Windows 10 has fairly modest requirements for hardware, meaning systems running Windows 8 or even Windows 7 in some cases could be upgraded to Windows 10. This is intentional on MIcrosoft's part, an effort to get as many people on Windows 10 as possible to both streamline the updating process and to make the company's cloud services available to as many people as possible.

On the consumer side, HP is releasing three new notebooks, three desktop editions and two all-in-one computers that all run Windows 10. For the enterprise, HP will be rolling out six laptops, four desktop computers and two all-in-ones between August and October.

Dell is also bullish about the success of Windows 10. On Wednesday, the company introduced 12 new models, offered in more than 70 configurations, running Windows 10.

Dell was able to leverage the new features of Windows 10, said Marissa Tarleton, Dell executive director for North American consumer and small business marketing.

In particular, the company worked to make the voice-aided Cortana feature as usable as possible.

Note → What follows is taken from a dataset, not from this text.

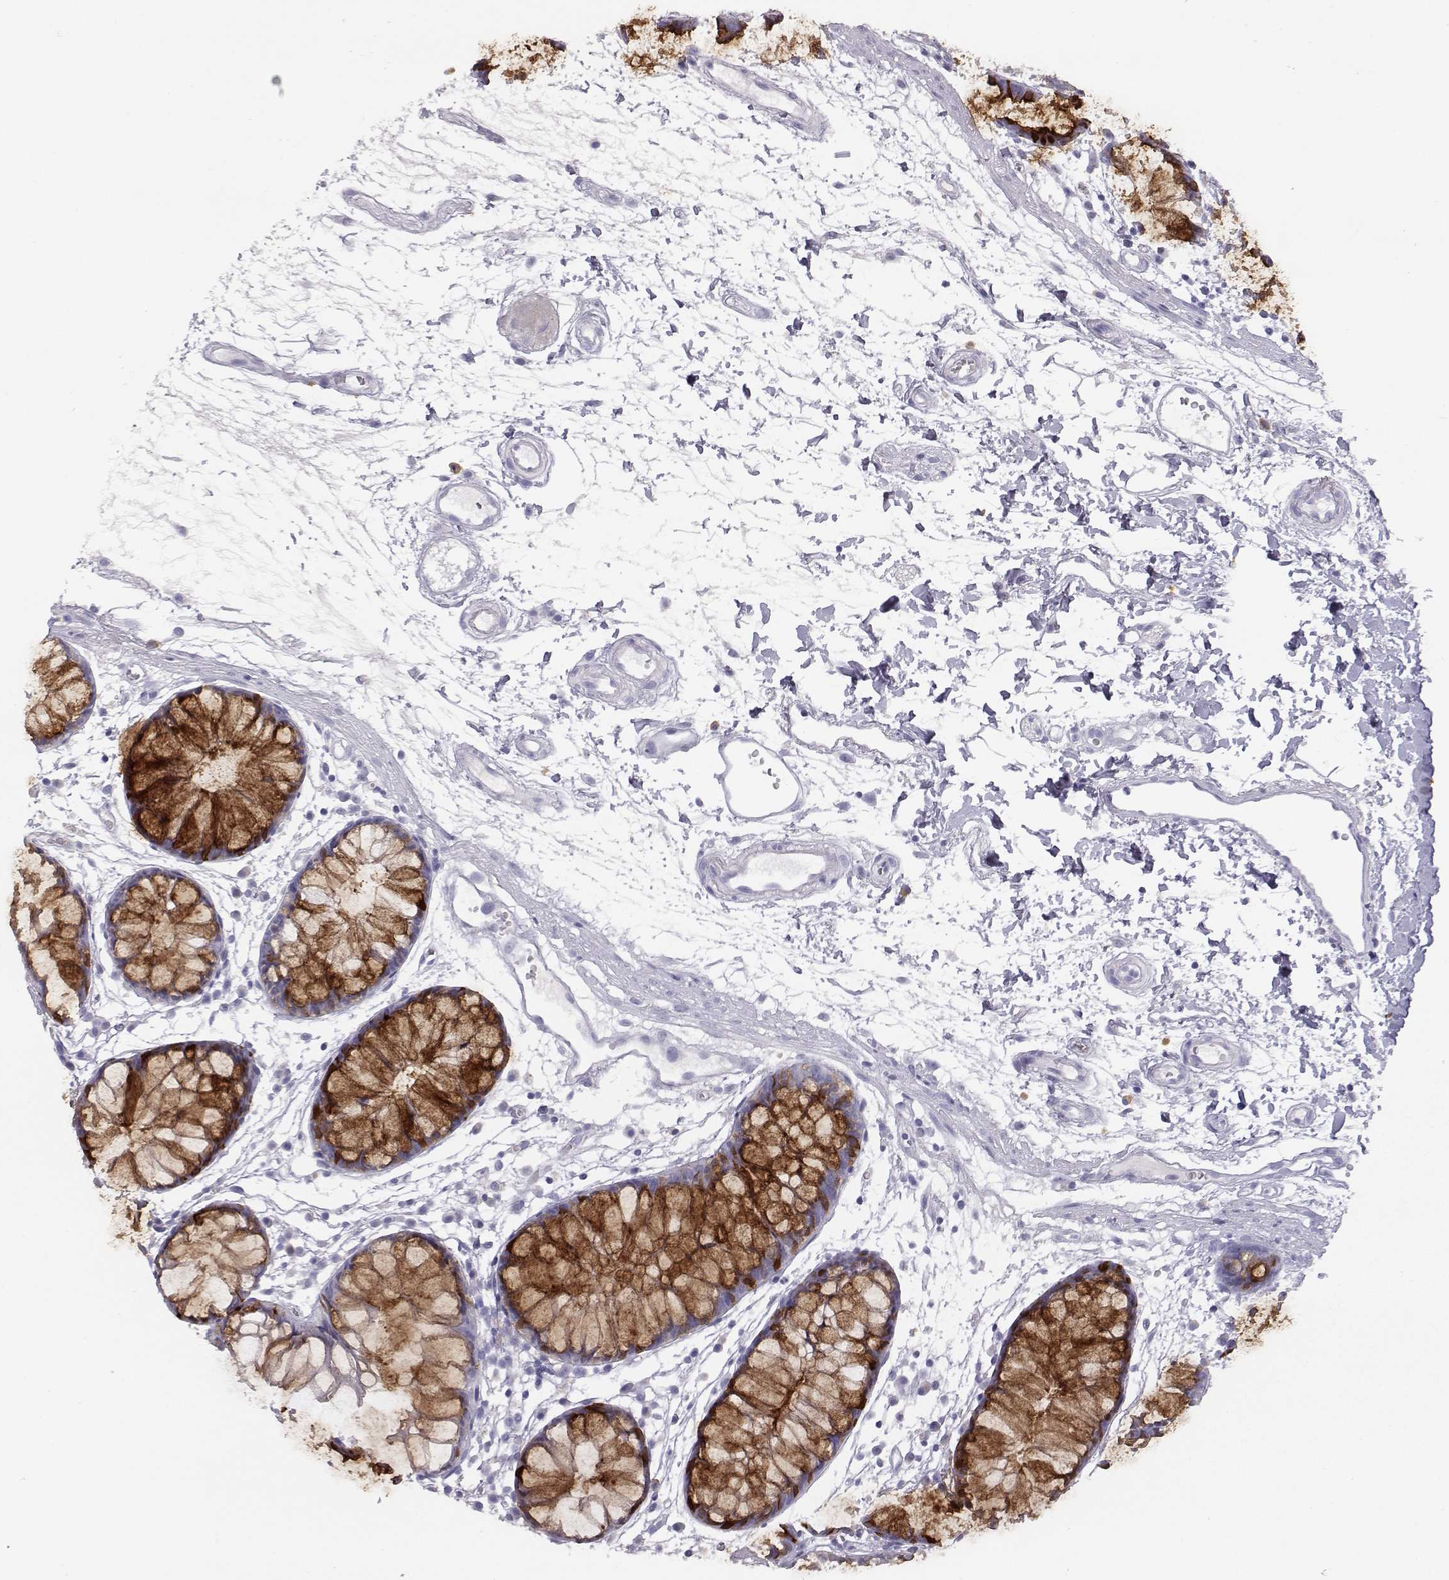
{"staining": {"intensity": "negative", "quantity": "none", "location": "none"}, "tissue": "colon", "cell_type": "Endothelial cells", "image_type": "normal", "snomed": [{"axis": "morphology", "description": "Normal tissue, NOS"}, {"axis": "morphology", "description": "Adenocarcinoma, NOS"}, {"axis": "topography", "description": "Colon"}], "caption": "Immunohistochemistry (IHC) histopathology image of unremarkable colon stained for a protein (brown), which exhibits no positivity in endothelial cells. Brightfield microscopy of IHC stained with DAB (3,3'-diaminobenzidine) (brown) and hematoxylin (blue), captured at high magnification.", "gene": "ITLN1", "patient": {"sex": "male", "age": 65}}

With Windows 10, users can ask the system to carry out tasks such as open a program or look something up on the Internet. Dell developed a set of voice recognition algorithms and audio software that can pick out a user's voice in a noisy environment.

Another feature that Dell took extra effort to support is the Hello authentication feature, which can log in a user by taking a photo of his or her face. The company integrated its own facial recognition software on top of Microsoft's to further aid the process of identifying a person.

System builders are also seeing opportunity in Windows 10. "We are more optimistic about the release of Windows 10 than we have been over any other desktop operating system," said Chris Woodin, director of Microsoft business development for business systems provider Softchoice.

Many enterprises have been holding off on upgrading their Windows 7 machines for Windows 8, so there is considerable pent-up demand for Windows 10, Woodin said.

Beyond the desktop replacements, Windows 10 also provides a good platform for Softchoice to build advanced features with on behalf of their customers.

At the World Wide Partner Conference earlier this month, Microsoft demonstrated how Cortana could be used to power business intelligence (BI) applications. Anyone, not just BI specialists, could ask a question about company data, and Cortana could return an answer.

This BI capability may not be something that Softchoice could offer this year. The Microsoft demo would still require considerable wiring to get into production use. But the company can start testing and building solutions with such capabilities for the years to come, Woodin said.